Communities

New pavilion helping school transform Ardwick

8 Feb 2018
Tarun Kapur, Dean Trust Ardwick

Kids in tough Manchester suburb have safe place to play sport thanks to investment from Premier League & The FA Facilities Fund

"It's very simple. If you are in school, you will do well." 

For Tarun Kapur CBE, Dean Trust Ardwick, a secondary school in a suburb of Manchester, was a way to change the outlook for the people living there.

"Ardwick is perceived as pretty tough," says Kapur, CEO of the Dean Trust. "It's in one of the most deprived wards in the country.

The school was opened in Manchester in 2015 in an area in real need of investment.

"The school is located on an old mill and scrubland that was used for drug running.

School pride

"So the local community was delighted they had something nice to look at, something their children could use."

The school had many things to be proud of, including a 3G pitch, but it was still a struggle to get the kids and the community to use it all day round.

"We had two changing rooms and 1,200 children, which is clearly not enough," Tarun adds. "We wanted to make it a true community school."

That has been resolved with a new sports pavilion built with money from the Premier League & The FA Facilities Fund.

"The children are so proud of their school," Tarun adds. "The pavilion is here for the children of the school but more importantly for the community that we serve.

"We aim to keep them healthy, interested in education, sport, football; it's a real holistic approach to changing a community.

"When they see young people enjoying themselves in an organised and safe manner, they feel much more secure in where they live.

"As our children have something special to come to school for, those who might think otherwise now want to be in school to use the facilities.

"If it's open before school starts, they will come in and then they will be early for lessons.

"It's very simple. If you are in school, you will do well."

Man Utd Foundation support

The pavilion was built with a grant of £676,098 from the Facilities Fund, delivered by the Football Foundation, and it will also help the Manchester United Foundation, who have coaches working with the children at the school from dawn until dusk.

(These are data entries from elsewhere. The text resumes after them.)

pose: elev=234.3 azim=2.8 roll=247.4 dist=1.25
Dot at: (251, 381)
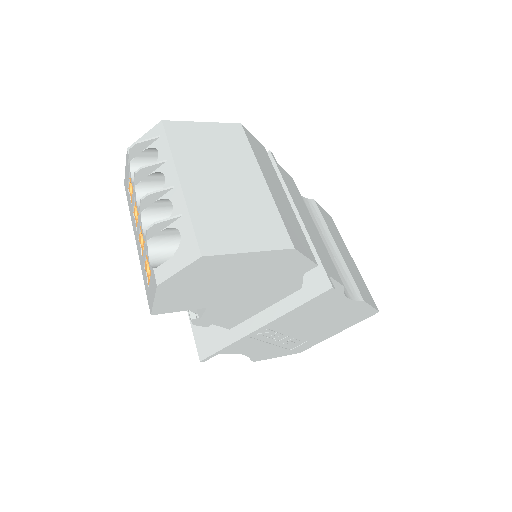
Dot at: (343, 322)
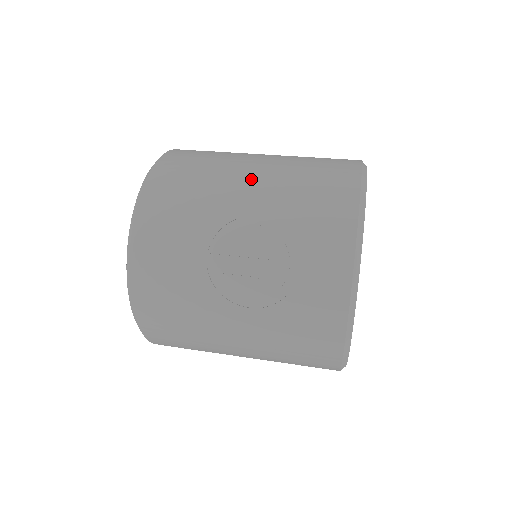
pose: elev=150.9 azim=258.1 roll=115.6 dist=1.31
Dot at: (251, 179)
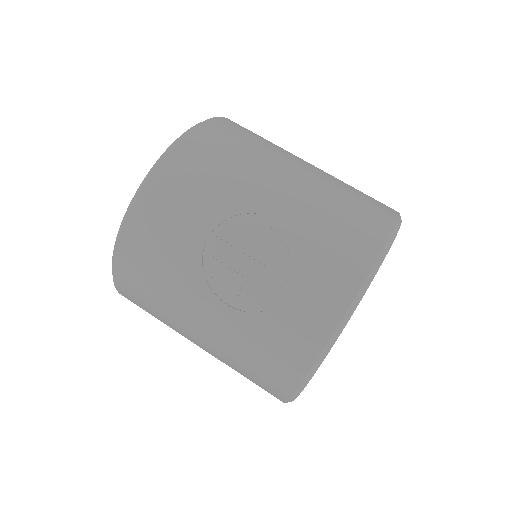
Dot at: (286, 181)
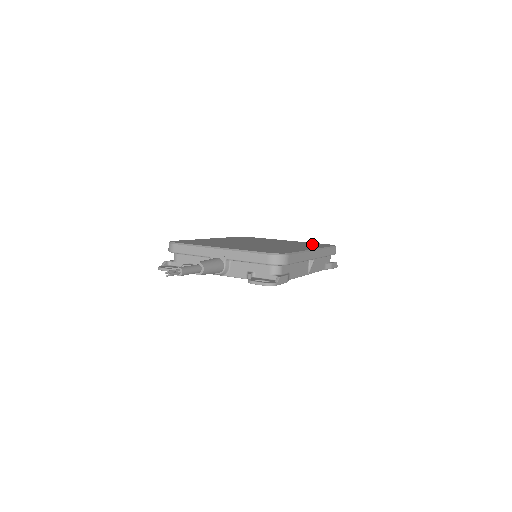
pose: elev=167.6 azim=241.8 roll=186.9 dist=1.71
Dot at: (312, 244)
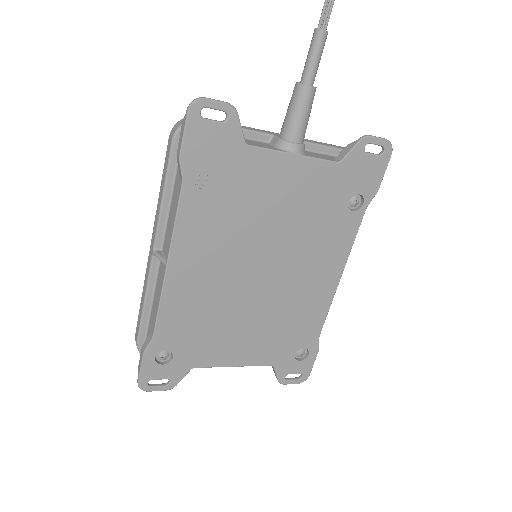
Dot at: occluded
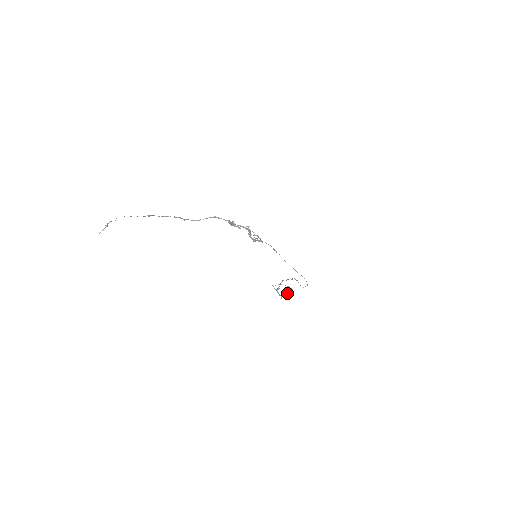
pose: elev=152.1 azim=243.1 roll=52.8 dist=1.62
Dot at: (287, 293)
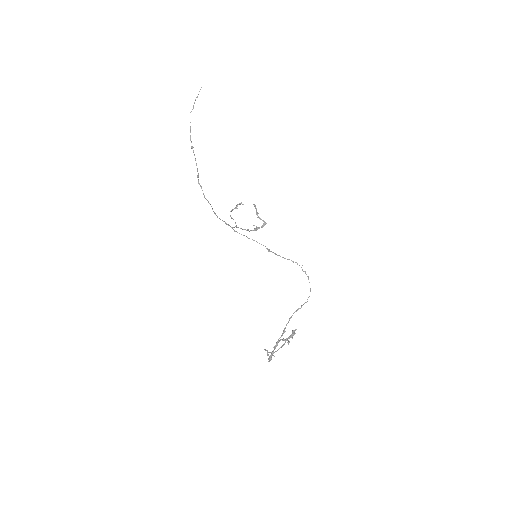
Dot at: (292, 330)
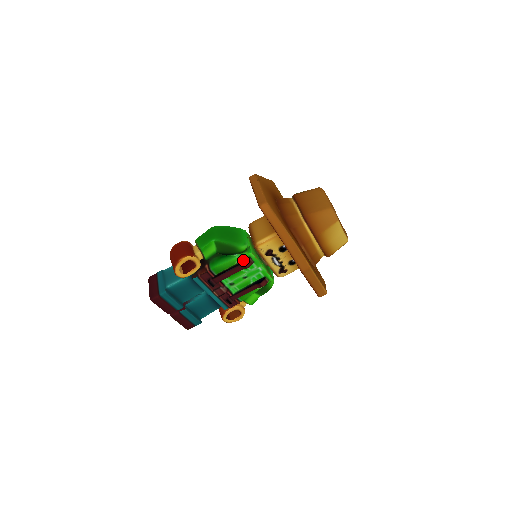
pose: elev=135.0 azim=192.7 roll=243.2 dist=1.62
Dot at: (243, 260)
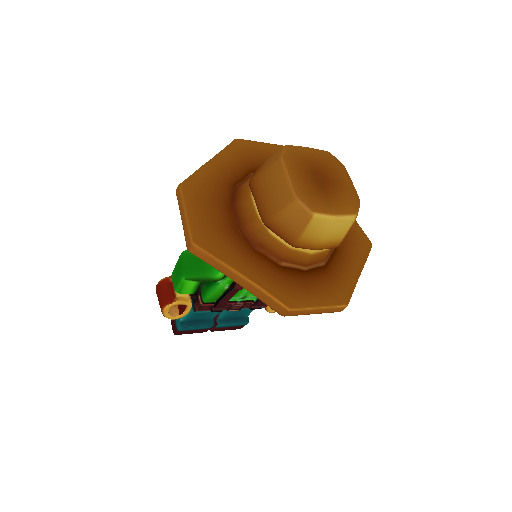
Dot at: (230, 285)
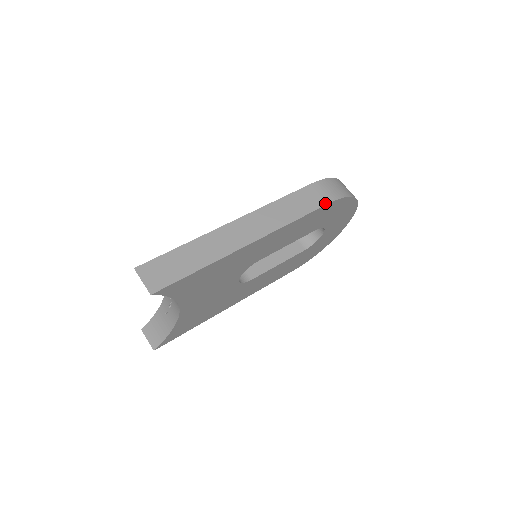
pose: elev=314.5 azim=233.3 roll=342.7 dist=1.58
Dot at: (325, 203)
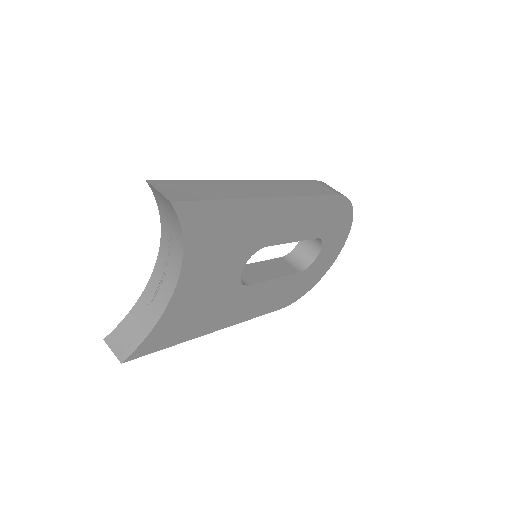
Dot at: (334, 193)
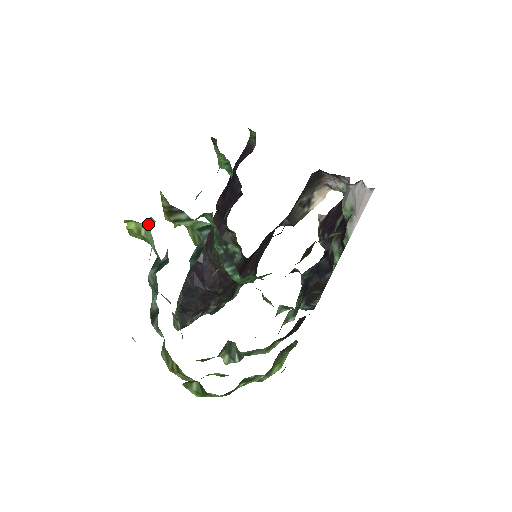
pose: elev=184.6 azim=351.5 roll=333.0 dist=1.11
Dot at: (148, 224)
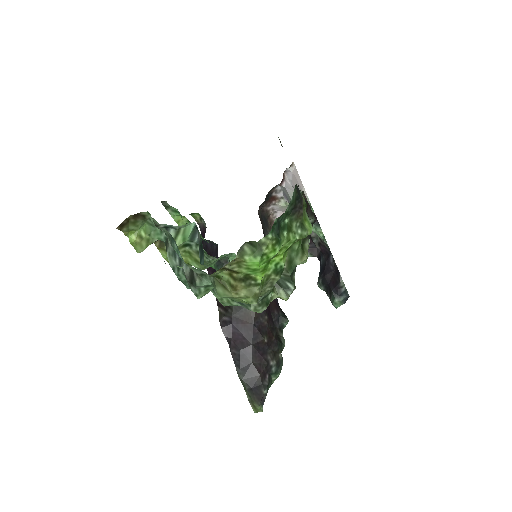
Dot at: (143, 226)
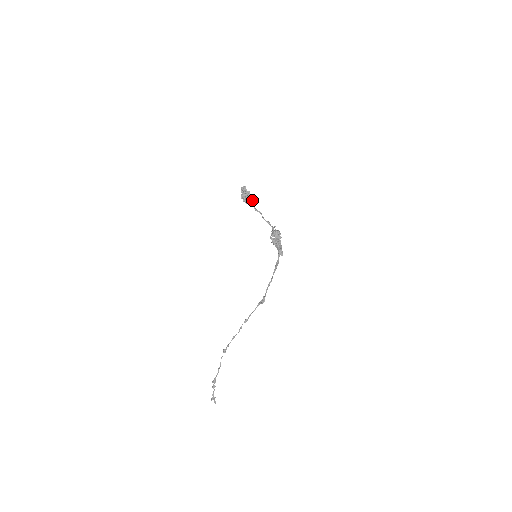
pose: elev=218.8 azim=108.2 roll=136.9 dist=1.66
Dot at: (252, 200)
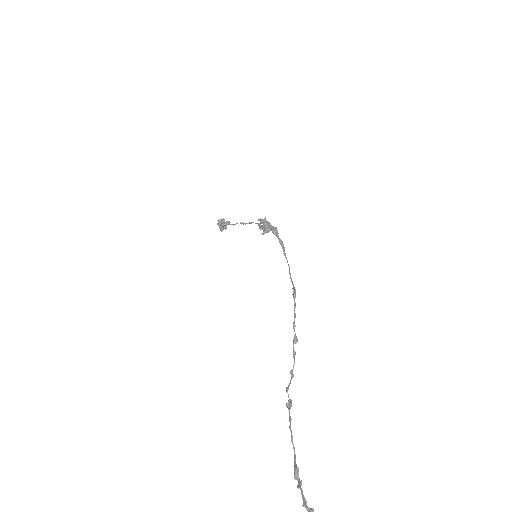
Dot at: (227, 221)
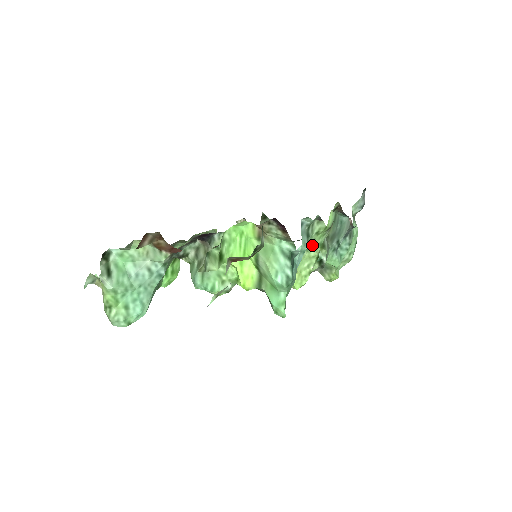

"For those youngsters who could just drop off the edge, the Foundation helps us to spot them early and re-engage them," Tarun says. "It's a route to college, university and employability.

"Looking out on the pitch now, we have a mixed group of girls, some wearing hijabs, who traditionally may not have played football.

"There isn't much money here but what we are trying to do is provide something which the community can feel proud of as it belongs to them."